▸ WHAT YOU WILL DO:
Give back exactly the lines that run from the beginning of the entries to the line containing "Table 9. The", both included, and nothing else.

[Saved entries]

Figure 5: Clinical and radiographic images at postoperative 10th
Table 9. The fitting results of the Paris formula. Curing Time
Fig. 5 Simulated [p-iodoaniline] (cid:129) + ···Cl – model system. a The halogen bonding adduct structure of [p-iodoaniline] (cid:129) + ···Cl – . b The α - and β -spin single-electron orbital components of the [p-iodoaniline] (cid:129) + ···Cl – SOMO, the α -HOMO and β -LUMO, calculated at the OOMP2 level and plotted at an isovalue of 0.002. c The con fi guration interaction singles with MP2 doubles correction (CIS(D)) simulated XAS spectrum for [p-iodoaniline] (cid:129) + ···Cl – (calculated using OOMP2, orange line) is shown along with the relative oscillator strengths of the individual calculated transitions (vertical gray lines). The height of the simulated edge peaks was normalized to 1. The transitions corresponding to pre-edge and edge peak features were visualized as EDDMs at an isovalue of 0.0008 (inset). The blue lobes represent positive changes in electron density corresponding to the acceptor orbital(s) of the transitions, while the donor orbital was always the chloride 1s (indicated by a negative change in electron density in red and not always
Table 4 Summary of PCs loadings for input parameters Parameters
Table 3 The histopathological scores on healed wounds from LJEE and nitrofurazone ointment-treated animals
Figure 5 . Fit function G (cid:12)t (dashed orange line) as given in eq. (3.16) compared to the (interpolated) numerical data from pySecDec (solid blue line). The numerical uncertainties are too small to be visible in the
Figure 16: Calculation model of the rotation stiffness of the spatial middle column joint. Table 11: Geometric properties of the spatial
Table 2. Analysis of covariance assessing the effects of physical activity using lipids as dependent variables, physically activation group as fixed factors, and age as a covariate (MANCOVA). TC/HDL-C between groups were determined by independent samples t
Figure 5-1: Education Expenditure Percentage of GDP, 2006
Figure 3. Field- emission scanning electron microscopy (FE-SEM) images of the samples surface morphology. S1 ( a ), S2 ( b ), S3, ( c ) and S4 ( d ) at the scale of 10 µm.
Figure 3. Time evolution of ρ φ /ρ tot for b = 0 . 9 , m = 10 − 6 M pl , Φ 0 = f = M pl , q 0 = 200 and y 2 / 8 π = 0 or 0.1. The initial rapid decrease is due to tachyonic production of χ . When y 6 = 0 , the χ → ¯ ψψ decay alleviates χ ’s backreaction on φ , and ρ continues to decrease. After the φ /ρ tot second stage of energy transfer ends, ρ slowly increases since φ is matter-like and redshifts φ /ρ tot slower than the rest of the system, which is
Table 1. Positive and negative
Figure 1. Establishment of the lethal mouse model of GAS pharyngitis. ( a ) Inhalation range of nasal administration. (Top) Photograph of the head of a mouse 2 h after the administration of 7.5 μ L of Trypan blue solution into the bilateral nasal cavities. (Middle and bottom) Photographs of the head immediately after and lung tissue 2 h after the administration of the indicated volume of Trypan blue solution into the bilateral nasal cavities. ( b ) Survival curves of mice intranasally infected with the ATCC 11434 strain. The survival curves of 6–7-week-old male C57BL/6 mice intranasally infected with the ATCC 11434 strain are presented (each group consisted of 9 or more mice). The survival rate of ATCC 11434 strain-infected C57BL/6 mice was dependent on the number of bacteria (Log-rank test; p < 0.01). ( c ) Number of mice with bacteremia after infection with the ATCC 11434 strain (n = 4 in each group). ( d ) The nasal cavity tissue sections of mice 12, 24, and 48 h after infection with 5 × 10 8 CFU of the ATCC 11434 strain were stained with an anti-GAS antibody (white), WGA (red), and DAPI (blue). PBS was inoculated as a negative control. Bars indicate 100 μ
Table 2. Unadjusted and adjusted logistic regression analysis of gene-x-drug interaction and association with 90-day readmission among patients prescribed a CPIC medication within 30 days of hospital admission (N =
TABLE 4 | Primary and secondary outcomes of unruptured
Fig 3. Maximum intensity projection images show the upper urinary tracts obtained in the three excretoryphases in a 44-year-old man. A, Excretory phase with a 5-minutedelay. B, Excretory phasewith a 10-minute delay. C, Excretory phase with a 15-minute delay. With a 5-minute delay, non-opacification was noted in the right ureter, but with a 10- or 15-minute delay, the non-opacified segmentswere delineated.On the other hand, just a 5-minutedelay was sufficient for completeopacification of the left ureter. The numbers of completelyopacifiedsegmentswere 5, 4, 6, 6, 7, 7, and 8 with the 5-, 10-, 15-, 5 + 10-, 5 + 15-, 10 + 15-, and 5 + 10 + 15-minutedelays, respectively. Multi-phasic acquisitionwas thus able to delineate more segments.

▸ FINISHED TASK:
Figure 5: Clinical and radiographic images at postoperative 10th
Table 9. The fitting results of the Paris formula. Curing Time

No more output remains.